*DO THIS:* Count the lines in the data below that contain the string "sketchPlane". Reply with the number alone.

********************

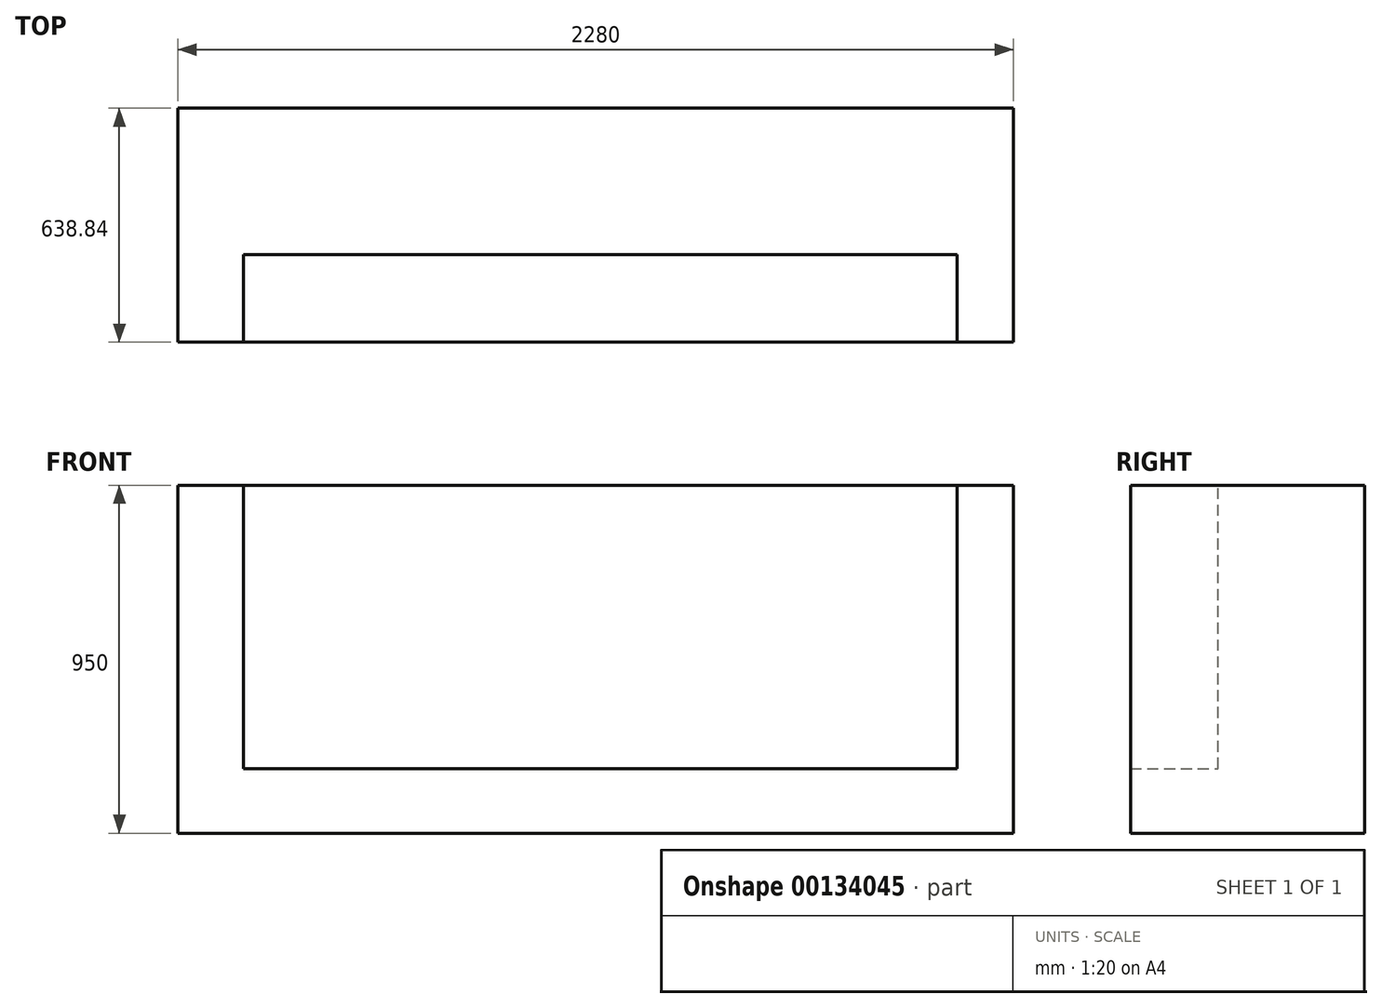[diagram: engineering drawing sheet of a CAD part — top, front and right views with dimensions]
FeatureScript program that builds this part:
annotation { "Feature Type Name" : "Feature", "Feature Type Description" : "" }
export const myFeature = defineFeature(function(context is Context, id is Id, definition is map)
    precondition{}
    {
        {
            var Q0;
            Q0=qCreatedBy(makeId("Front.planeOp"),FACE);
            var sketch = newSketch(context, id + "F0", { "sketchPlane" : qUnion([Q0])});
            skLineSegment(sketch, "E0.bottom", {"start": v(0, 0) * mm, "end": v(2280, 0) * mm});
            skLineSegment(sketch, "E0.top", {"start": v(0, 950) * mm, "end": v(2280, 950) * mm});
            skLineSegment(sketch, "E0.left", {"start": v(0, 0) * mm, "end": v(0, 950) * mm});
            skLineSegment(sketch, "E0.right", {"start": v(2280, 0) * mm, "end": v(2280, 950) * mm});
            skSolve(sketch);
        }
        {
            var Q0;
            Q0=makeQuery(id+"F0.imprint","IMPRINT",FACE,{"disambiguationData":[TD([[makeQuery(id+"F0.imprint","IMPRINT",EDGE,{"derivedFrom":sQuery(id+"F0.wireOp",EDGE,"E0.bottom")}),1.0]])]});
            extrude(context, id + "F1", {"entities" : qUnion([Q0]), "depth" : 400 * mm});
        }
        {
            var Q0;
            Q0=makeQuery(id+"F1.opExtrude","CAP_FACE",FACE,{"disambiguationData":[OSD([sQuery(id+"F0.wireOp",EDGE,"E0.bottom"),sQuery(id+"F0.wireOp",EDGE,"E0.top"),sQuery(id+"F0.wireOp",EDGE,"E0.left"),sQuery(id+"F0.wireOp",EDGE,"E0.right")])],"isStart":false});
            var sketch = newSketch(context, id + "F2", { "sketchPlane" : qUnion([Q0])});
            skLineSegment(sketch, "E1.bottom", {"start": v(0, 0) * mm, "end": v(2280, 0) * mm});
            skLineSegment(sketch, "E1.top", {"start": v(0, 176.37) * mm, "end": v(2280, 176.37) * mm});
            skLineSegment(sketch, "E1.left", {"start": v(0, 0) * mm, "end": v(0, 176.37) * mm});
            skLineSegment(sketch, "E1.right", {"start": v(2280, 0) * mm, "end": v(2280, 176.37) * mm});
            skLineSegment(sketch, "E2.bottom", {"start": v(0, 0) * mm, "end": v(179.1, 0) * mm});
            skLineSegment(sketch, "E2.top", {"start": v(0, 950) * mm, "end": v(179.1, 950) * mm});
            skLineSegment(sketch, "E2.left", {"start": v(0, 0) * mm, "end": v(0, 950) * mm});
            skLineSegment(sketch, "E2.right", {"start": v(179.1, 0) * mm, "end": v(179.1, 950) * mm});
            skLineSegment(sketch, "E3.bottom", {"start": v(2280, 0) * mm, "end": v(2127.01, 0) * mm});
            skLineSegment(sketch, "E3.top", {"start": v(2280, 950) * mm, "end": v(2127.01, 950) * mm});
            skLineSegment(sketch, "E3.left", {"start": v(2280, 0) * mm, "end": v(2280, 950) * mm});
            skLineSegment(sketch, "E3.right", {"start": v(2127.01, 0) * mm, "end": v(2127.01, 950) * mm});
            skSolve(sketch);
        }
        {
            var Q0;
            {var subQ5=sQuery(id+"F2.wireOp",EDGE,"E2.top");Q0=makeQuery(id+"F2.imprint","IMPRINT",FACE,{"disambiguationData":[TD([[makeQuery(id+"F2.imprint","IMPRINT",EDGE,{"derivedFrom":subQ5}),-1.0]])]});}
            var Q1;
            {var subQ5=sQuery(id+"F2.wireOp",EDGE,"E2.bottom");Q1=makeQuery(id+"F2.imprint","IMPRINT",FACE,{"disambiguationData":[TD([[makeQuery(id+"F2.imprint","IMPRINT",EDGE,{"derivedFrom":subQ5}),1.0]])]});}
            var Q2;
            {var subQ0=sQuery(id+"F2.wireOp",EDGE,"E1.bottom");Q2=makeQuery(id+"F2.imprint","IMPRINT",FACE,{"disambiguationData":[TD([[makeQuery(id+"F2.imprint","IMPRINT",EDGE,{"derivedFrom":subQ0}),1.0]])]});}
            var Q3;
            {var subQ5=sQuery(id+"F2.wireOp",EDGE,"E3.bottom");Q3=makeQuery(id+"F2.imprint","IMPRINT",FACE,{"disambiguationData":[TD([[makeQuery(id+"F2.imprint","IMPRINT",EDGE,{"derivedFrom":subQ5}),1.0]])]});}
            var Q4;
            {var subQ5=sQuery(id+"F2.wireOp",EDGE,"E3.top");Q4=makeQuery(id+"F2.imprint","IMPRINT",FACE,{"disambiguationData":[TD([[makeQuery(id+"F2.imprint","IMPRINT",EDGE,{"derivedFrom":subQ5}),-1.0]])]});}
            extrude(context, id + "F3", {"entities" : qUnion([Q0, Q1, Q2, Q3, Q4]), "operationType" : NewBodyOperationType.ADD, "depth" : 238.84 * mm});
        }
    });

********************

*RESPONSE TO THE EXERCISE:* 2